It’s well known that the top player the Washington Capitals must keep their eye on in their opening series is rookie Auston Matthews.
The scorer of 40 goals and 69 points terrorized the NHL all year as he dazzled and powered his way through a sure Calder-winning year.
“He’s got such a good skill level,” Barry Trotz said of Matthews. “The thing that he does really well that people don’t realize and is underrated is he has a quick stick. He’s got a quick stick, he’s got a lot of [Pavel] Datsyuk, pick stick from behind. When you think you’re out of his range, he’s able to get the puck. And when he gets the puck, he’s going to some pretty good things.”

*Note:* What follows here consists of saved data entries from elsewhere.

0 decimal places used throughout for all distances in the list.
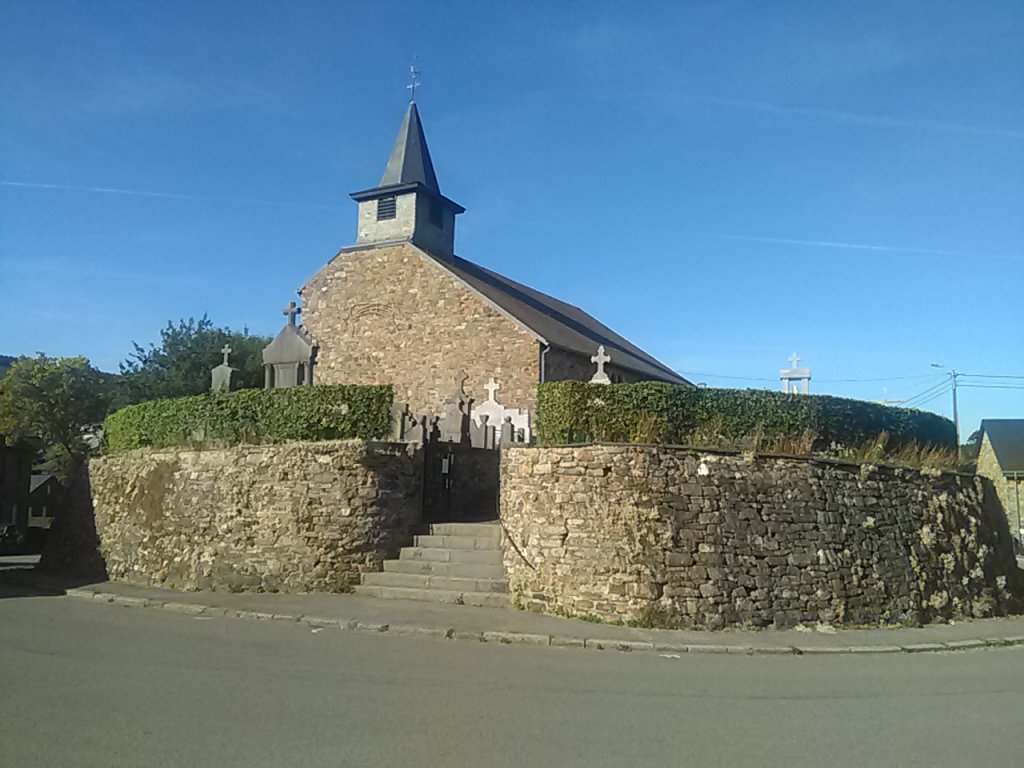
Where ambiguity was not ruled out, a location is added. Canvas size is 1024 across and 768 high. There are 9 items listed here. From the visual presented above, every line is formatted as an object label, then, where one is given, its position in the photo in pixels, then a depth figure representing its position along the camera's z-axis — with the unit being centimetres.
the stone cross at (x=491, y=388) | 2351
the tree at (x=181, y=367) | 2978
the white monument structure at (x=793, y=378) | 2455
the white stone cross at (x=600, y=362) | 2052
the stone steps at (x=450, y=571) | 1327
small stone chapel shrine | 2652
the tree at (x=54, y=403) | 3762
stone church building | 2561
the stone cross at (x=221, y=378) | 2333
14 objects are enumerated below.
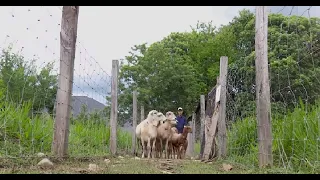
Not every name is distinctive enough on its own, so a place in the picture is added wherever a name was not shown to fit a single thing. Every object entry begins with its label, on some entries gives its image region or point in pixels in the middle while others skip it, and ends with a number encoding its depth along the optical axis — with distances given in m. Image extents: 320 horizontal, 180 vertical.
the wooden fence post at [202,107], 10.89
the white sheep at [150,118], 9.61
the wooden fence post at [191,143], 14.69
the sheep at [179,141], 10.09
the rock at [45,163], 3.43
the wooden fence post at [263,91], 4.22
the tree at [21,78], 5.73
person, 10.49
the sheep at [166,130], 9.97
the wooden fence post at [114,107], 7.87
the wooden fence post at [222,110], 7.54
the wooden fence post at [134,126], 10.56
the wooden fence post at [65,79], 4.32
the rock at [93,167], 3.58
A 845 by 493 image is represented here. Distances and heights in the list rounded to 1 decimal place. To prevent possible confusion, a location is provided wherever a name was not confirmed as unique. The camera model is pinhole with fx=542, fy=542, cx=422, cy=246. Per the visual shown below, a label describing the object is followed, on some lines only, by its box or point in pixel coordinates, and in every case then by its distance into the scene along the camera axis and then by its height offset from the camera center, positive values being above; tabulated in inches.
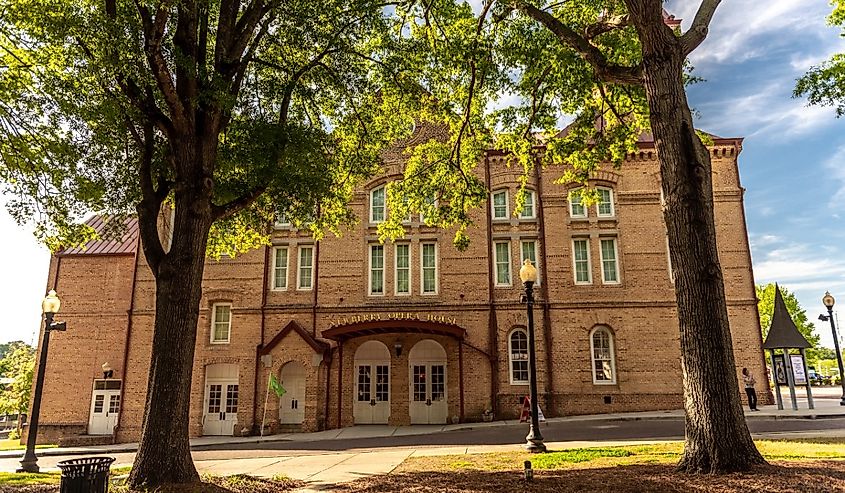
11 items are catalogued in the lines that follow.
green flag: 816.9 -6.1
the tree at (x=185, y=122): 353.7 +203.7
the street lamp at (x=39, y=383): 516.1 +2.5
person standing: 792.3 -20.3
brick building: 866.8 +96.7
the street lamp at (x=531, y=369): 448.1 +9.7
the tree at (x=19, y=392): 1130.0 -13.0
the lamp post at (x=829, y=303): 886.4 +118.0
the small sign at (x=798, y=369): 788.0 +11.9
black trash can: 276.2 -45.2
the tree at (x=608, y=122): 285.0 +226.0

While Trotz stated that he wasn’t matching lines, he surely had to keep tabs on how Matthews was playing periodically throughout the game. Trotz, after all, did have last change in Game 1. And when things got a bit hectic after the Capitals went down 2-0 just 9:44 minutes into the game, Trotz didn’t put his top center Nicklas Backstrom against Matthews. He didn’t even put his defensive specialist in Jay Beagle up against the 19-year-old phenom.
He put in Evgeny Kuznetsov.
In total, Kuznetsov saw 23 even strength shifts in Game 1. Of those 23 shifts, 14 featured some ice time against Matthews, according to Shift Charts.
Kuznetsov facing these kind of matchups is a little foreign. During last year’s playoffs, Trotz religiously iced Backstrom against Sidney Crosby’s line. And it is widely known that Trotz does not fear utilizing Beagle against any line in the NHL.
But while Trotz compares Matthews’ abilities to Datsyuk, it turns out that the Capitals have a bit of a Datsyuk of their own in Kuznetsov. And while Kuznetsov admitted he does admire and model his game after Datsyuk, he’s still pretty bashful about the comparison.
“It’s tough to try to be like Pavel,” Kuznetsov said with a smile.
But Kuznetsov held his own against Matthews. The second line hummed along, leading to two of the team’s three goals. Trotz recognized the line was working well, and Kuznetsov saw 20:07 minutes of ice time in the game, the fourth-highest total among forwards in the game.
According to our very own Muneeb Alam, Kuznetsov was a plus six in shot attempts when he was on the ice with Matthews, greatly shifting the matchup into the Capitals’ favor.
“He’s a world-class player, he has world-class ability,” Trotz said of Kuznetsov. “I don’t have any issues with Kuzy. I just felt it was a good matchup, and it certainly felt that way a little bit.”
Trotz cited that the way to contain Matthews is to not allow him inside position and by picking and choosing when to be physical. Kuznetsov clearly took note, throwing four checks in the game. Those four hits were the second-most among all Capitals, trailing only the physically-imposing Tom Wilson. Not bad for a player who finished the game with a 55.32 shot attempt percentage.
Not much is said for Kuznetsov and his defensive abilities, but it may become more and more evident if Kuznetsov is iced consistently against Matthews and he continues to excel. However, during the regular season, Kuznetsov’s 51.63 shot attempts against per 60 minutes of play (score and venue adjusted) was the eighth-lowest total among forwards this season, lower than both Backstrom and Beagle.
Defense isn’t really something Kuznetsov takes pride in. It’s not that he doesn’t personally care about it, defense is just a fact of life every hockey player has to deal with. He’s no different, so he doesn’t really care about who he’s out against. He’ll still ultimately have to play in his own end on occasion.
“We all have to play defensive,” Kuznetsov said. “If all five guys play [the same way], we’ll be okay. Sometimes the player is going to do a mistake, and it’s all about the guys behind him. We got to [do our part], that’s it.”
Kuznetsov’s part may be a bit more difficult if he continues playing against Matthews. But Kuznetsov clearly won round one, and while he may personally recognize that after a strong performance from he and his linemates, Kuznetsov has too much respect for Matthews to puff out his chest.
“Overall, he a good young player,” Kuznetsov said. “I love the way he play.”